"nieszczęścia chodzą parami"
w sumie, cała prawda ;)
mówią, że koniec czegoś to początek czegoś nowego
czy ja wiem..
_____________________________________________
jakoś mi się wiedzie
jak to w życiu, raz dobrze, raz źle
staram się wykorzystywać wolny czas w 100%
ostatnimi czasy całe weekendy nie ma mnie w domu
staram się żyć na całego
wakacje za kilkanaście dni
wyczekiwane przez wszystkich
a na mnie znów czeka Anglia, praca.. jednak dodaje mi to w jakiś sposób "skrzydeł" :)

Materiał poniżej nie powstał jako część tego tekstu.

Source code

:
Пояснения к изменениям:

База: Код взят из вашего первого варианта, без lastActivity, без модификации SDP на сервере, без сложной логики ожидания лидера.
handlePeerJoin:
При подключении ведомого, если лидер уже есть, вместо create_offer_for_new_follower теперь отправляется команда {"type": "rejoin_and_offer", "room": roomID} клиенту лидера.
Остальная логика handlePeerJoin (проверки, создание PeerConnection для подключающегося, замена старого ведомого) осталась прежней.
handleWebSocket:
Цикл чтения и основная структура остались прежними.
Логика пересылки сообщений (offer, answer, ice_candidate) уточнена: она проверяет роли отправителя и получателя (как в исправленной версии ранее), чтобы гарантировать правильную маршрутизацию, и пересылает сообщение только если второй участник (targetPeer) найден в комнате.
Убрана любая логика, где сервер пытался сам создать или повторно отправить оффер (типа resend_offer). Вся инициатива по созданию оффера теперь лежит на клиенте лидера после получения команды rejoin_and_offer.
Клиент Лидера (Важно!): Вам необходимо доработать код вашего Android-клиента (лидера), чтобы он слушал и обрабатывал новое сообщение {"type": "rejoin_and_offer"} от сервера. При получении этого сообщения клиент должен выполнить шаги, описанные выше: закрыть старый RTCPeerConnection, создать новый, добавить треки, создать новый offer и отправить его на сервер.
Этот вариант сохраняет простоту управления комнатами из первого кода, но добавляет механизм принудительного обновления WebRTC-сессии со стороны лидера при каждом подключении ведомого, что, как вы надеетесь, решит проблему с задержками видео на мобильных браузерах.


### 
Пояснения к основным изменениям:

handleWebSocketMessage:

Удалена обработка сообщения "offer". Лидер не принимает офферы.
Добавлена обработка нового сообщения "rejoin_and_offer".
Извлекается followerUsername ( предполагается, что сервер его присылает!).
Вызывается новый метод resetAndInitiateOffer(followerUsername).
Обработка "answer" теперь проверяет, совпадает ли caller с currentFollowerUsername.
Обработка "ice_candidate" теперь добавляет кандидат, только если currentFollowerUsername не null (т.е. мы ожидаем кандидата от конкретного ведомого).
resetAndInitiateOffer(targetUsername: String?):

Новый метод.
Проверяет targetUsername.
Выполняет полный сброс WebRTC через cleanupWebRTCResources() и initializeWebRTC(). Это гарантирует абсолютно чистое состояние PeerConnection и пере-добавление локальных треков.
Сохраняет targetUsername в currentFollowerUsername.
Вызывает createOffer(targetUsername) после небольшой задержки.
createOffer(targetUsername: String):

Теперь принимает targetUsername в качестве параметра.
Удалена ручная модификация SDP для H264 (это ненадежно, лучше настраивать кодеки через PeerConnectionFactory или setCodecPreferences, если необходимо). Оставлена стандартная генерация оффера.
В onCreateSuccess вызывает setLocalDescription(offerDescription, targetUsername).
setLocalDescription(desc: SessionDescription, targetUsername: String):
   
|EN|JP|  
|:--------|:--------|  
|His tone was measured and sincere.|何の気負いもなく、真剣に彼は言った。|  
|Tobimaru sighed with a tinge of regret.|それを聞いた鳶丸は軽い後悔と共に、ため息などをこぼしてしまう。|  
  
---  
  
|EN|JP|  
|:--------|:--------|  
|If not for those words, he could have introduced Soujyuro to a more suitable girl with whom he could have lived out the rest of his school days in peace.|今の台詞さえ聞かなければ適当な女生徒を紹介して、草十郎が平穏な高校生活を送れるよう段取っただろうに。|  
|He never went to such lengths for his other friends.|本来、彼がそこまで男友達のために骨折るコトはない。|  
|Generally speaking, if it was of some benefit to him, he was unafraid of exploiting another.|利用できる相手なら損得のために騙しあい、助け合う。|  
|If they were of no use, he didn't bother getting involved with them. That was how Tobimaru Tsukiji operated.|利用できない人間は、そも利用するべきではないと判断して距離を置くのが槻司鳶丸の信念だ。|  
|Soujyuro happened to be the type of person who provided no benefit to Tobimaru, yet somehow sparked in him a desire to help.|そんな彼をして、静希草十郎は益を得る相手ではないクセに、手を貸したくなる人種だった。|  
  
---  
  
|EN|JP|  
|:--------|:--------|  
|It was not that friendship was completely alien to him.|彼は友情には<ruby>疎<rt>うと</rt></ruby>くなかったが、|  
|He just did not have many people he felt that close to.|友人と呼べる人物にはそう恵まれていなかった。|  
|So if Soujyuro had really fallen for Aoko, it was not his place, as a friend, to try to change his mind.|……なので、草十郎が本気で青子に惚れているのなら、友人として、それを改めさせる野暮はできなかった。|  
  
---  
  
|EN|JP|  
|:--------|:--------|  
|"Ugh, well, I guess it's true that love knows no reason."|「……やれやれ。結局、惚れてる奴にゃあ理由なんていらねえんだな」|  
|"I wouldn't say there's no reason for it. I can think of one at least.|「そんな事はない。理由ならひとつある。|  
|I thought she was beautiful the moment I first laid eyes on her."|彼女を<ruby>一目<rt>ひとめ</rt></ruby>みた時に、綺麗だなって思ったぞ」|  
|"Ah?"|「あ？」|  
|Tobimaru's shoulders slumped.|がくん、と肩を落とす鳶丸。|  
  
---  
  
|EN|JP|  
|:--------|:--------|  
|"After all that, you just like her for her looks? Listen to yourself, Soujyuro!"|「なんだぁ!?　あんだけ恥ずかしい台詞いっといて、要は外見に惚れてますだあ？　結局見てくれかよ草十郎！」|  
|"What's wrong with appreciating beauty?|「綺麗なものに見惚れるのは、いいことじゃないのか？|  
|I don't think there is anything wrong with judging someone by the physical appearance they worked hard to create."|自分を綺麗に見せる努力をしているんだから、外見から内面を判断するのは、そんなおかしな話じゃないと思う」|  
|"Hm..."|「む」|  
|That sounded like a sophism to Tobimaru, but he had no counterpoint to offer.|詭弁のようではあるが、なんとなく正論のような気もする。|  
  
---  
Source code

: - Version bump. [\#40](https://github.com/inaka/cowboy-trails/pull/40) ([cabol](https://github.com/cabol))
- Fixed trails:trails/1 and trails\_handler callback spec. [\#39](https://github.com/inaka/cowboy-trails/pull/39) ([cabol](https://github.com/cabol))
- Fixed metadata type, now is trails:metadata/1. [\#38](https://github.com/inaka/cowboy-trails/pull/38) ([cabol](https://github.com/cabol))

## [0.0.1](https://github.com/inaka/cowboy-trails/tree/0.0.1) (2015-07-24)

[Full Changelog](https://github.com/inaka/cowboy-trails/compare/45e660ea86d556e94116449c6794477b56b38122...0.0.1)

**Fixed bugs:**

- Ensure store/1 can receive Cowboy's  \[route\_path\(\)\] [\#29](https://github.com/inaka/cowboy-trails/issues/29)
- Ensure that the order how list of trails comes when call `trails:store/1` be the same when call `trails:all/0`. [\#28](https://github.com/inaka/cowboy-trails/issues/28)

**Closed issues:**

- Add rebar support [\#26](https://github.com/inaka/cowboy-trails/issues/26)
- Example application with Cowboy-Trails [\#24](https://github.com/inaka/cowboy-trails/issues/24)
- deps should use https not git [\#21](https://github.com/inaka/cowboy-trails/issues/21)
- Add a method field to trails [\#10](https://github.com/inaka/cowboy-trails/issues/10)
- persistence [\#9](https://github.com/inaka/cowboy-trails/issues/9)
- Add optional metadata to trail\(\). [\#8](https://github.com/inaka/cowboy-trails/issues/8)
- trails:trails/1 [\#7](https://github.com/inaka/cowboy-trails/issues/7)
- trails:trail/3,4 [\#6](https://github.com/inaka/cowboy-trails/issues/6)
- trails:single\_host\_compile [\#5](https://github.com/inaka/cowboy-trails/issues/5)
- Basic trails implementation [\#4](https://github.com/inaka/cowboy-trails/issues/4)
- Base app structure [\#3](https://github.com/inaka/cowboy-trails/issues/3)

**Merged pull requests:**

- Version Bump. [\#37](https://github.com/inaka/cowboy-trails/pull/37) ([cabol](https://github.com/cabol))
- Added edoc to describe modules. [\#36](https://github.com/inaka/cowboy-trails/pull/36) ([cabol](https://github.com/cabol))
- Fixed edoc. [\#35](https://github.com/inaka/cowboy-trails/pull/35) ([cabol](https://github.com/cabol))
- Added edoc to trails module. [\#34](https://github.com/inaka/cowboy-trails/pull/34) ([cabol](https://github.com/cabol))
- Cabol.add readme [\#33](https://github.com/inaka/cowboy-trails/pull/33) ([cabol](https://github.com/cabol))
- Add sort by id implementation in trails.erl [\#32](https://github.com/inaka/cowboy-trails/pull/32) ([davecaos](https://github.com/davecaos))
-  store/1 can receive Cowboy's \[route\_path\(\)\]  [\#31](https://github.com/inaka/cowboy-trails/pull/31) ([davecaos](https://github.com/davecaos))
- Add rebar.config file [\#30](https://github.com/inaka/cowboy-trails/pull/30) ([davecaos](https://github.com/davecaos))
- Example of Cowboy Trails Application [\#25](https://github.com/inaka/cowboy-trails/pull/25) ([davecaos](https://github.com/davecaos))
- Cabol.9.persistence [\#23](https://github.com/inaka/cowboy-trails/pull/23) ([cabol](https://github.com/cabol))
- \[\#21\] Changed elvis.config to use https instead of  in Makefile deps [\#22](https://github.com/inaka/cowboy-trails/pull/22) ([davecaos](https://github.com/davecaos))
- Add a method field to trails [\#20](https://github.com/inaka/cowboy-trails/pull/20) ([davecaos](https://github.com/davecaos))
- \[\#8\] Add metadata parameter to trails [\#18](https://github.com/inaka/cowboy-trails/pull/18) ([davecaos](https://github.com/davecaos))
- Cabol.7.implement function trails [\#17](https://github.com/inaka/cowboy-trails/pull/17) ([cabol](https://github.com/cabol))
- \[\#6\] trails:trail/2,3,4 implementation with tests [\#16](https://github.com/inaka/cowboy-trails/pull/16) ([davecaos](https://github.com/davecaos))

będąc tam, zapominam o wszystkich problemach, nieszczęściach..
pochłaniam się na całego pracą, klimatem, tamtejszym szybkim, bezspośrednim życiem
mój tamtejszy drugi "dom" ma jednak jakąś moc
za każdym razem mój pobyt tam potrafi zmienić się o 360 stopni
powrót do Polski zmieniał moje życie.. mój sposób postrzegania świata..
nie będę wnikać w szczegóły
jendak teraz tego obawiam się najbardziej..
ponieważ nie chcę tego powtarzać, przeżywać kolejny raz..
"jeśli dzwoni do ciebie przeszłość, nie odbieraj. z pewnością nie ma nic ciekawego do powiedzenia"
jednak ja jestem niekonsekwentna..
brak silnej woli.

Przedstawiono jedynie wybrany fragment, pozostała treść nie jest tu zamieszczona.